Pero sus palabras parecen disiparse en el aire frío. Afuera de ese estrecho espacio, los periodistas siguen tomando fotos, capturando cada instante de su ruina. Los titulares del día siguiente ya están escritos: —Novia convertida en asesina: tragedia en la boda del año. — Nadie escucha sus gritos, nadie parece creerle, ni siquiera su propia madre, cuya expresión de dolor la atormenta mientras el coche arranca y la iglesia y todo aquella dantesca escena queda atrás.

Anastasia se desploma en el asiento trasero, las esposas apretando sus muñecas con una frialdad que le corta la piel. Las lágrimas finalmente comienzan a caer, silenciosas, mezclándose con las manchas de sangre seca en su rostro. Mira sus manos, todavía empapadas del rojo líquido que una vez perteneció a su padre. Y en ese momento, algo dentro de ella se quiebra. No puede entender cómo su vida ha cambiado tan brutalmente en cuestión de horas. Todo lo que amaba, todo por lo que había vivido, ha sido destruido.

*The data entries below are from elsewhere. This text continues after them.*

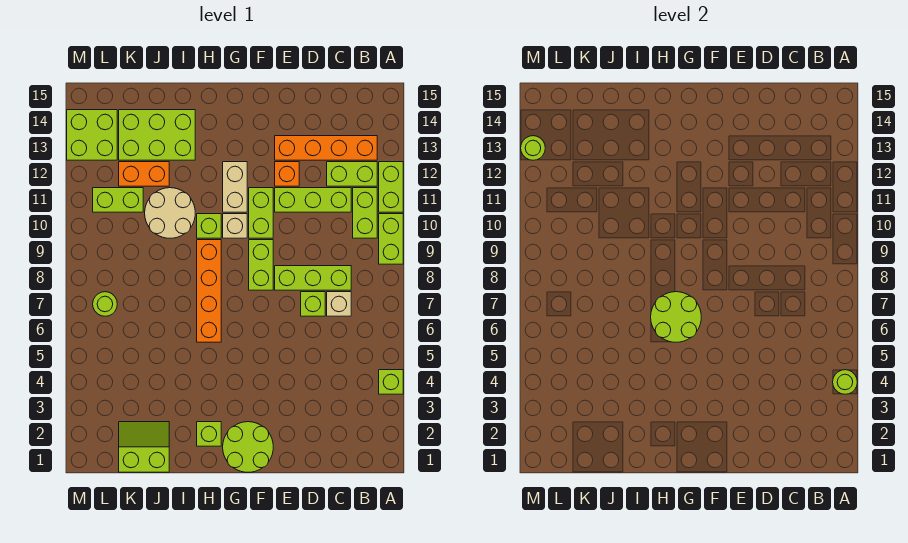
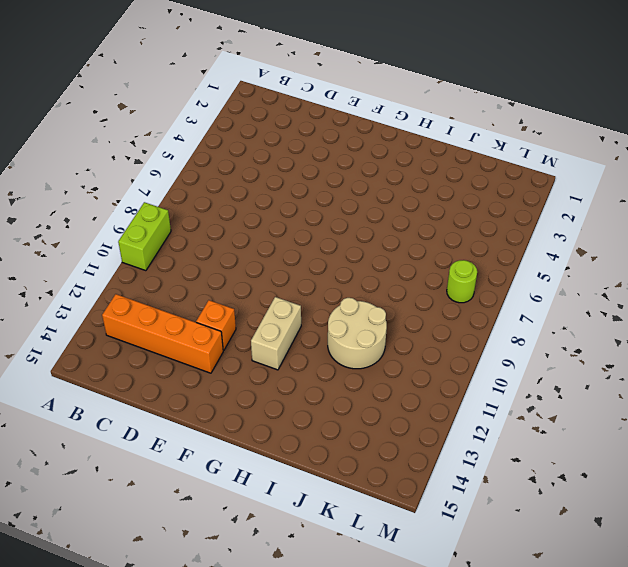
none -> lime 1x1 brick [379,370,403,394]
none -> lime 1x2 brick [379,162,403,212]
none -> lime 1x2 brick [353,188,377,238]

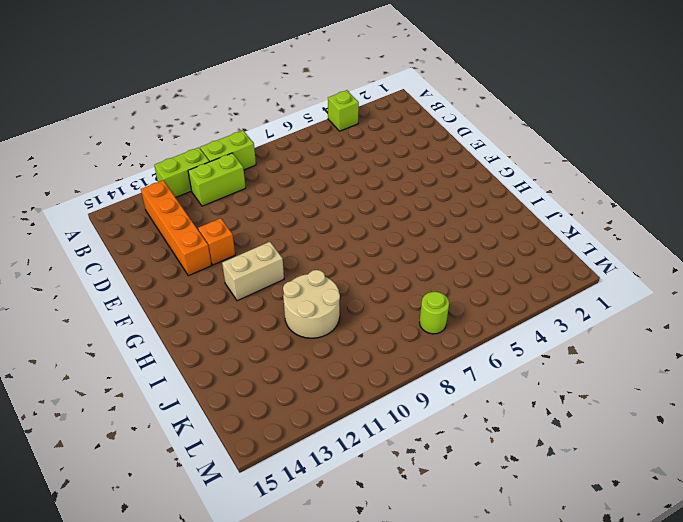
none -> lime 1x2 brick [327,162,377,186]
none -> tan 1x1 brick [327,292,351,316]
none -> lime 1x3 brick [275,266,351,290]

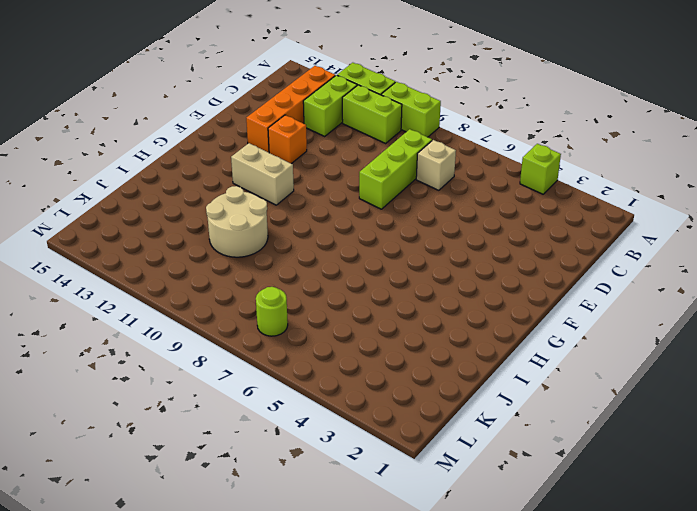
none -> lime 1x3 brick [275,188,351,212]
none -> lime 1x1 brick [301,292,325,316]
none -> lime 2x2 round brick [223,422,273,472]

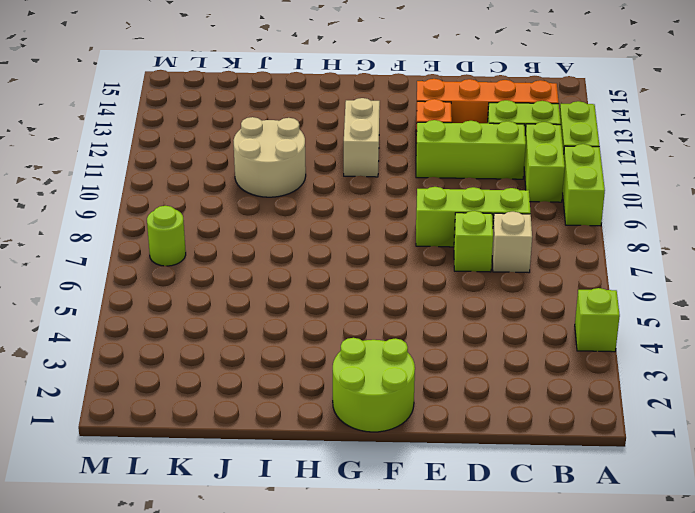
none -> lime 1x2 brick [249,240,273,290]
none -> lime 1x2 brick [249,188,273,238]
none -> tan 1x1 brick [223,214,247,238]

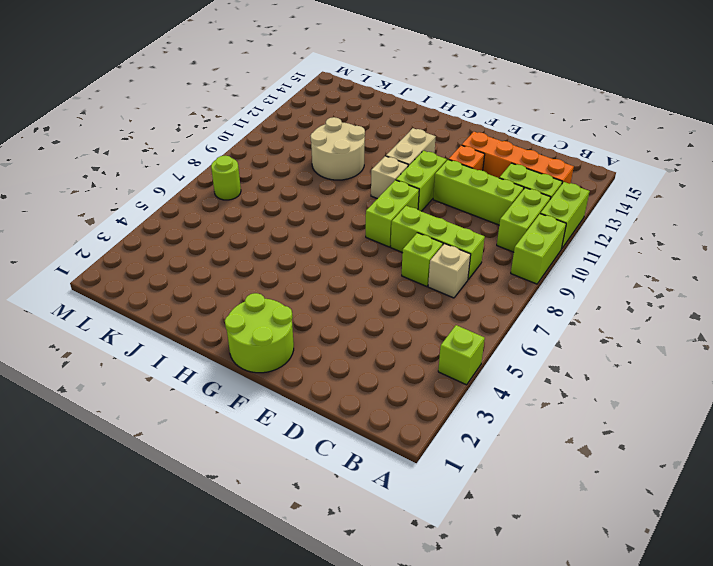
none -> lime 1x1 brick [197,422,221,446]
none -> orange 1x4 brick [197,240,221,342]
none -> lime 1x1 brick [197,214,221,238]

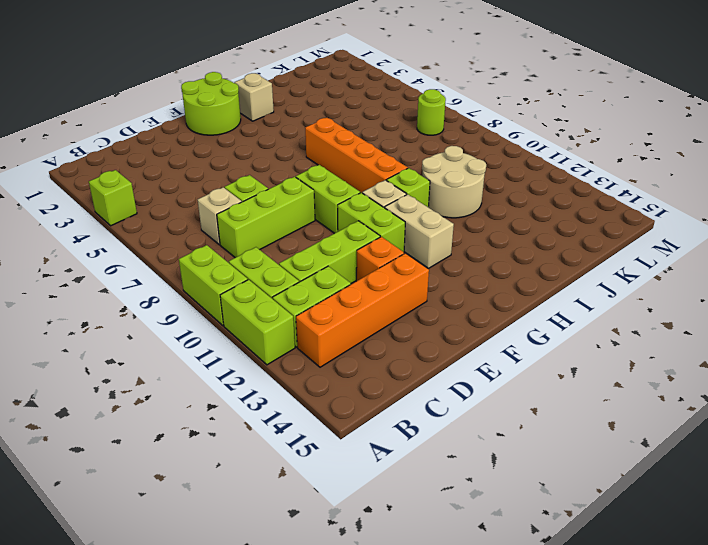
tan 1x1 brick [234,73,274,121] -> lime 1x1 brick [197,422,221,446]
none -> lime 2x3 brick [119,110,195,160]
none -> lime 2x2 slope [119,422,169,472]
none -> orange 1x2 brick [119,162,169,186]

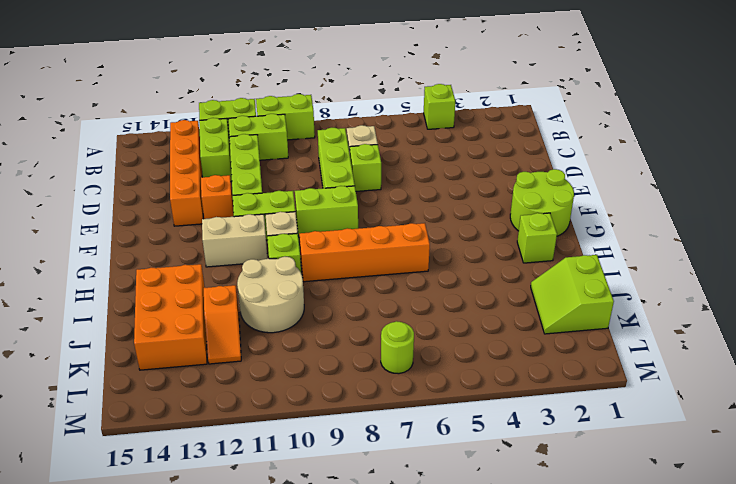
orange 2x3 brick [134,264,207,370] -> lime 2x3 brick [119,110,195,160]
orange 1x2 slope [204,285,241,364] -> orange 1x2 brick [119,162,169,186]
none -> lime 1x2 brick [93,188,143,212]
none -> lime 2x2 brick [67,110,117,160]
none -> lime 1x1 round brick [833,370,857,394]

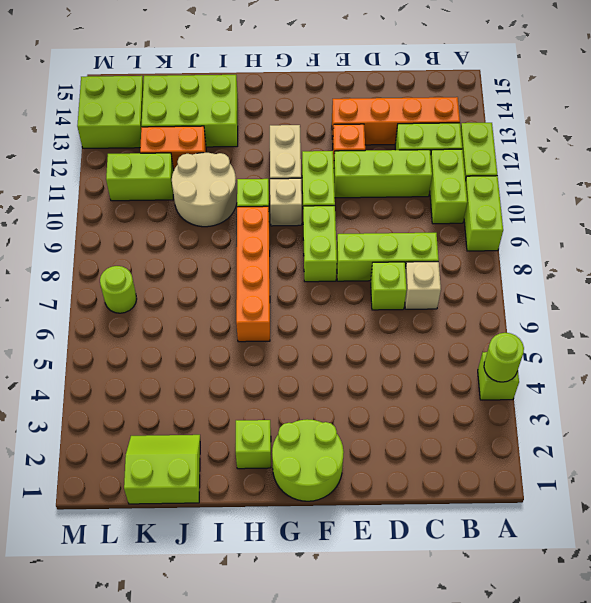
none -> lime 2x2 round brick [651,292,701,342]
none -> lime 1x1 round brick [521,136,545,160]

—Soy inocente... —susurra por última vez, pero su voz apenas es un murmullo. Nadie la escucha.

El coche avanza por las calles del pueblo mientras Anastasia observa cómo la vida que conocía se aleja. Sabe que todo ha cambiado. Y mientras los oficiales la llevan lejos, lo único que llena su mente es una certeza que la consume por completo: ella es inocente.